Yeah basically I was trying to find info about sumps and read about them but then I figured it was 90% related to saltwater...
I figured skimmer wasn't useful for freshwater but I was wondering about all those other gadgets...
I am trying to figure out how to build my freshwater sump for this big vivarium project!

With the information I gathered as of now, I will probably go with exactly the setup I put with the attach. except I might be using a smaller tank instead.. something like a 24x12x12 instead or maybe a 24x12x18.

I have lotso spare tanks so I can use whichever but I am starting to think a 30x12x18 might be a bit jampacked in there with the rest of the hardwares!!

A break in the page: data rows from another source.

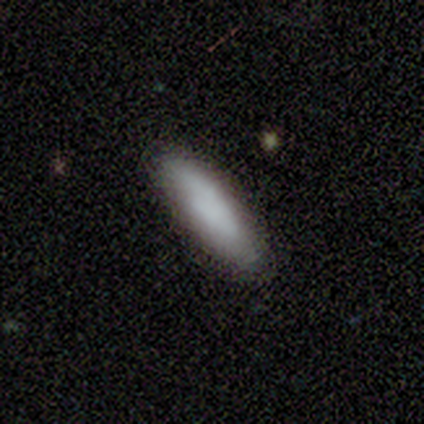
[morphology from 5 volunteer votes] A smooth galaxy with no disk features (100%) that is cigar-shaped (80%).

Vote fractions:
- Smooth or featured? smooth: 100% / featured or disk: 0% / star or artifact: 0%
- How rounded? cigar-shaped: 80% / in between: 20% / round: 0%
- Merging? none: 80% / major disturbance: 20% / minor disturbance: 0% / merger: 0%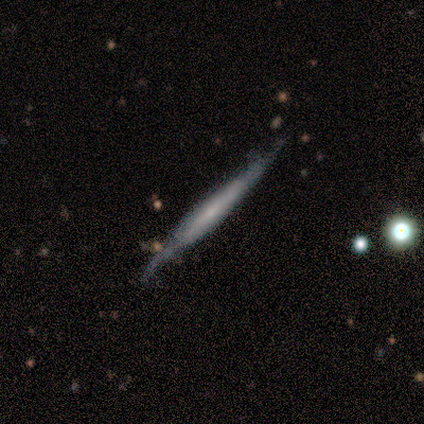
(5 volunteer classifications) Morphology: type=smooth (80%); roundness=cigar-shaped (75%); merging=none (80%).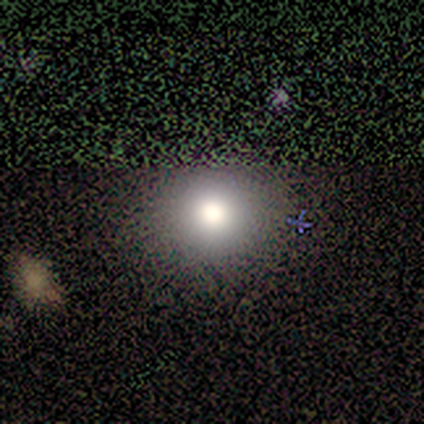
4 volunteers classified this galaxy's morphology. type=smooth (50%); roundness=round (100%); merging=none (67%).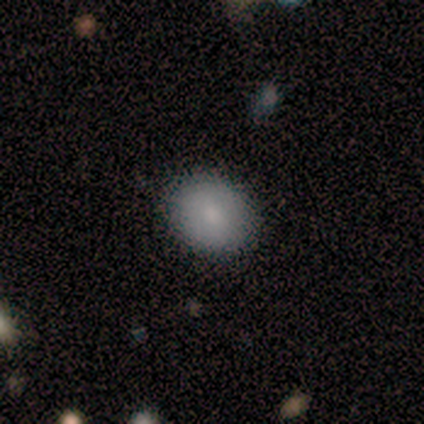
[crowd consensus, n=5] Smooth or featured?
  - smooth: 80% *
  - featured or disk: 20%
  - star or artifact: 0%
How rounded?
  - round: 75% *
  - in between: 25%
  - cigar-shaped: 0%
Merging?
  - none: 100% *
  - minor disturbance: 0%
  - major disturbance: 0%
  - merger: 0%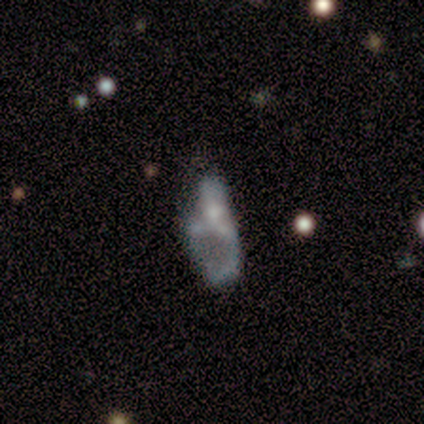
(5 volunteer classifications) A featured or disk galaxy (80%) with no bar (100%), no spiral arms (100%) and no central bulge (100%). Merging: minor disturbance (75%).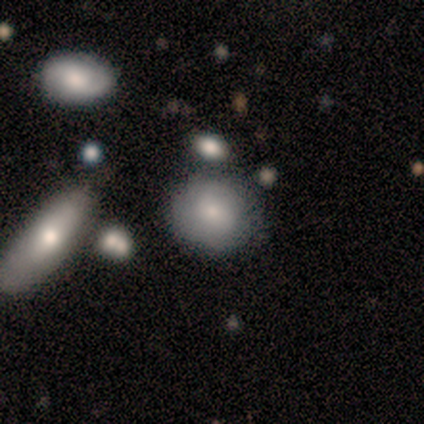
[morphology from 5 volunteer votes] smooth-or-featured: featured or disk: 40% (tied) | star or artifact: 40% (tied) | smooth: 20%
  disk-edge-on: no: 100% | yes: 0%
    bar: no: 100% | strong: 0% | weak: 0%
    has-spiral-arms: yes: 50% (tied) | no: 50% (tied)
      spiral-winding: tight: 100% | medium: 0% | loose: 0%
      spiral-arm-count: can't tell: 100% | 1: 0% | 2: 0% | 3: 0% | 4: 0% | more than 4: 0%
    bulge-size: dominant: 50% (tied) | small: 50% (tied) | large: 0% | moderate: 0% | none: 0%
  merging: minor disturbance: 67% | none: 33% | major disturbance: 0% | merger: 0%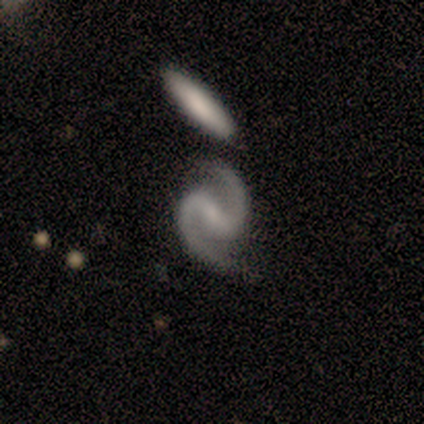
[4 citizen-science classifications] Q: Smooth or featured?
A: featured or disk (100%)
Q: Edge-on disk?
A: no (100%)
Q: Bar?
A: strong (50%); tied with: weak (50%)
Q: Spiral arms?
A: yes (100%)
Q: Spiral winding?
A: medium (100%)
Q: Spiral arm count?
A: 2 (100%)
Q: Bulge size?
A: small (75%); runner-up: none (25%)
Q: Merging?
A: none (75%); runner-up: minor disturbance (25%)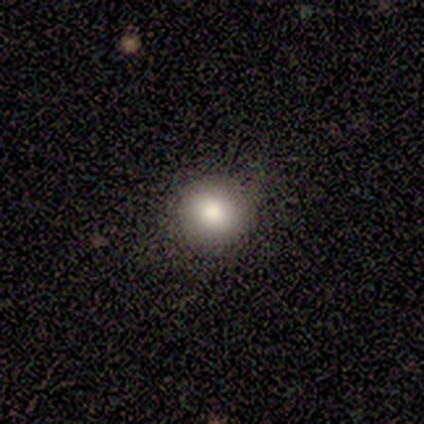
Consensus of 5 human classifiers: smooth-or-featured: smooth: 100% | featured or disk: 0% | star or artifact: 0%
  how-rounded: round: 100% | in between: 0% | cigar-shaped: 0%
  merging: none: 100% | minor disturbance: 0% | major disturbance: 0% | merger: 0%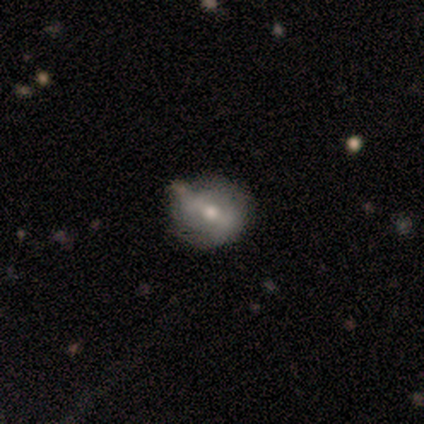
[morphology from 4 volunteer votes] Smooth or featured: featured or disk — 50% (smooth — 25%)
Edge-on disk: no — 100%
Bar: weak — 100%
Spiral arms: yes — 50% (tied with no — 50%)
Spiral winding: tight — 100%
Spiral arm count: 2 — 100%
Bulge size: moderate — 50% (tied with small — 50%)
Merging: none — 100%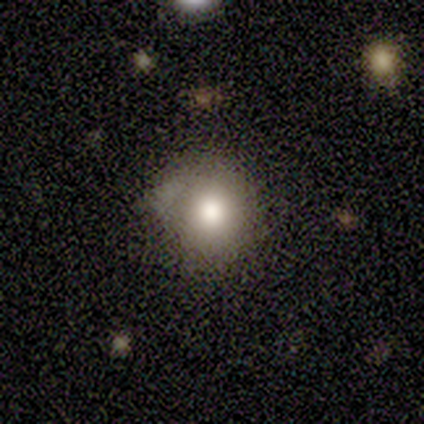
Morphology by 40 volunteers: smooth 85%, featured or disk 12%, star or artifact 2%. Down the decision tree: how rounded — round (91%); merging — minor disturbance (46%).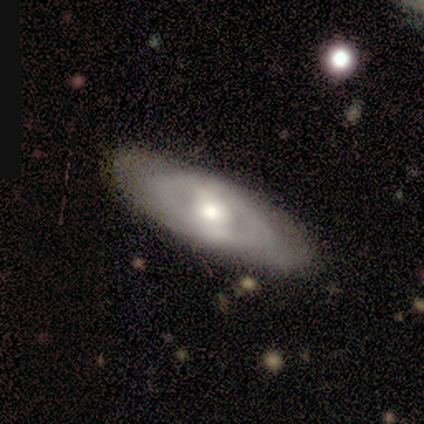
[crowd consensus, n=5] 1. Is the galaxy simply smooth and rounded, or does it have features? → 60% featured or disk, 40% smooth, 0% star or artifact.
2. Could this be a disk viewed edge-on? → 100% no, 0% yes.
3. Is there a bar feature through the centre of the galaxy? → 67% strong, 33% weak, 0% no.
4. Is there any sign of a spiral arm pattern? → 100% yes, 0% no.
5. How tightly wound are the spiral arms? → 67% tight, 33% medium, 0% loose.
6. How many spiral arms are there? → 67% can't tell, 33% 2, 0% 1, 0% 3, 0% 4, 0% more than 4.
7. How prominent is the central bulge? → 33% large (tied), 33% moderate (tied), 33% small (tied), 0% dominant, 0% none.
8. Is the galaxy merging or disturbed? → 100% none, 0% minor disturbance, 0% major disturbance, 0% merger.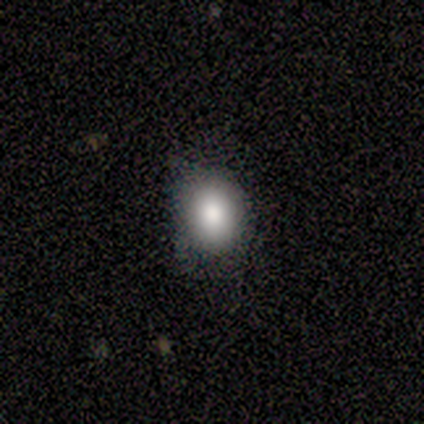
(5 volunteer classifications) This is clearly a smooth galaxy (80%). How rounded: clearly round (100%). Merging: clearly none (100%).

I just want water quality so my stream doesn't become disgusting and for a couple of easy fishes and plants to be happy in there!


----------



## SDK (Aug 11, 2014)

FwoGiZ said:


> I just want water quality so my stream doesn't become disgusting and for a couple of easy fishes and plants to be happy in there!


If you don't already have the sump and pump, you can accomplish this with good quality canister filter. I have an Eheim Classic hooked up to a paludarium in a 40BR. It has somewhere between 15 to 18 gallons of water in it. It stays crystal clear with five messy _B. orientalis _frogs, about 30 tetras and a ton of live plants.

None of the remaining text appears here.